As was the case for many other young 1970s comic strip protagonists, Bella Barlow was orphaned, living with an idle and occasionally abusive Uncle Jed and Aunt Gert, doing all the household chores and also expected to help out on Jed’s window cleaning round. It’s while doing that she spots a gymnastic class through a window and the story takes off from there. For someone who’d never written a comic previously, McDade learned rapidly, and from the start Bella’s a bright, sympathetic and appealing personality, while the cruelty of Jed and Gert is kept within bounds, and they eventually become scheming, manipulative foils. First rate villains, in fact, who’d be at home in East Enders. Class prejudice and class snobbery are integral components of the melodrama, but they’re not over-played, and they’re contrasted by friendships across the divide. Dramatic moments are fostered from events as simple as Bella not having a leotard, without which she can’t compete in competitions. There are some nice inventive touches also, such as Bella always accompanied by her window cleaning bucket in the early days.

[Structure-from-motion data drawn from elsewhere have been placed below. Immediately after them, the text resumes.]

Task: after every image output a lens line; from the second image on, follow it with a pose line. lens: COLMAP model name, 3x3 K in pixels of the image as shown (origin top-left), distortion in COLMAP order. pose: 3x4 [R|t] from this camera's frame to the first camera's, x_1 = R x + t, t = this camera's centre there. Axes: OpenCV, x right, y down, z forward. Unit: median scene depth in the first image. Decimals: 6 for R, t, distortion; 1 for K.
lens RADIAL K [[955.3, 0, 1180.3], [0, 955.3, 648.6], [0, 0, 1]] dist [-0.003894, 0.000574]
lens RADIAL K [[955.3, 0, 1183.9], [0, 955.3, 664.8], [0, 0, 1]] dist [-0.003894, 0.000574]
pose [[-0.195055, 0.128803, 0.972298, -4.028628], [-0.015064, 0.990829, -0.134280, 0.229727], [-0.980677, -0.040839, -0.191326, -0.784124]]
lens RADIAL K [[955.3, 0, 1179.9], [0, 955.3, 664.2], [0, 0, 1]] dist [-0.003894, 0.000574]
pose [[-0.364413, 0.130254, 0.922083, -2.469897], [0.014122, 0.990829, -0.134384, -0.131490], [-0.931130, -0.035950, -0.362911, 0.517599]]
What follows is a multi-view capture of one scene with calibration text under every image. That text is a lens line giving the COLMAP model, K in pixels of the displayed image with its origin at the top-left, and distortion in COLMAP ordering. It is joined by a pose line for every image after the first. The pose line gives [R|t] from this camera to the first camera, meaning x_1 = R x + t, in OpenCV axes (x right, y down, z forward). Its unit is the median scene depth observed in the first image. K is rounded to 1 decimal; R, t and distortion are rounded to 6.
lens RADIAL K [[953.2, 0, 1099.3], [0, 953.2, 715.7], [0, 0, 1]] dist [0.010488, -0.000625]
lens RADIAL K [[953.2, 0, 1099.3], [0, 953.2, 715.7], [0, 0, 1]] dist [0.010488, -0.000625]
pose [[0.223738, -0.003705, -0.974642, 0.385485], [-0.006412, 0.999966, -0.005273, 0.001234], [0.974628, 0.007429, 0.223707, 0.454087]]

John Armstrong’s art brings Bella alive convincingly, and time spent studying gymnasts really pays off with movement sequences that convey the athleticism of gymnastics wonderfully. Those well versed in the sport may be able to pick faults, but for anyone else Armstrong’s very convincing, although he’s noted the success of the strip made it ever more difficult to avoid repetition.

Bella at the Bar doesn’t entirely swerve melodramatic clichés and unrealistic propositions, but there are more than enough compensating reasons enlightening as to why this was the longest-running British girls’ comic strip of the 1970s. You’d defy anyone to predict Bella’s circumstances as she begins what was her second serialised adventure, and McCabe works her way out of it very neatly, correctly identifying her new surroundings moved Bella far closer to traditional girls’ comic stories. It’s not something that’s discarded, however, and the events of the early episodes inform the strips for the remainder of the book, adding effective problems to the obstacles Bella already faces.

Optimistic and resourceful, Bella is a beacon of positive energy, and her stories are crafted well enough that they still entertain over forty years after their original publication. This is prominently labelled as ‘Book One’. Let’s hope more follow.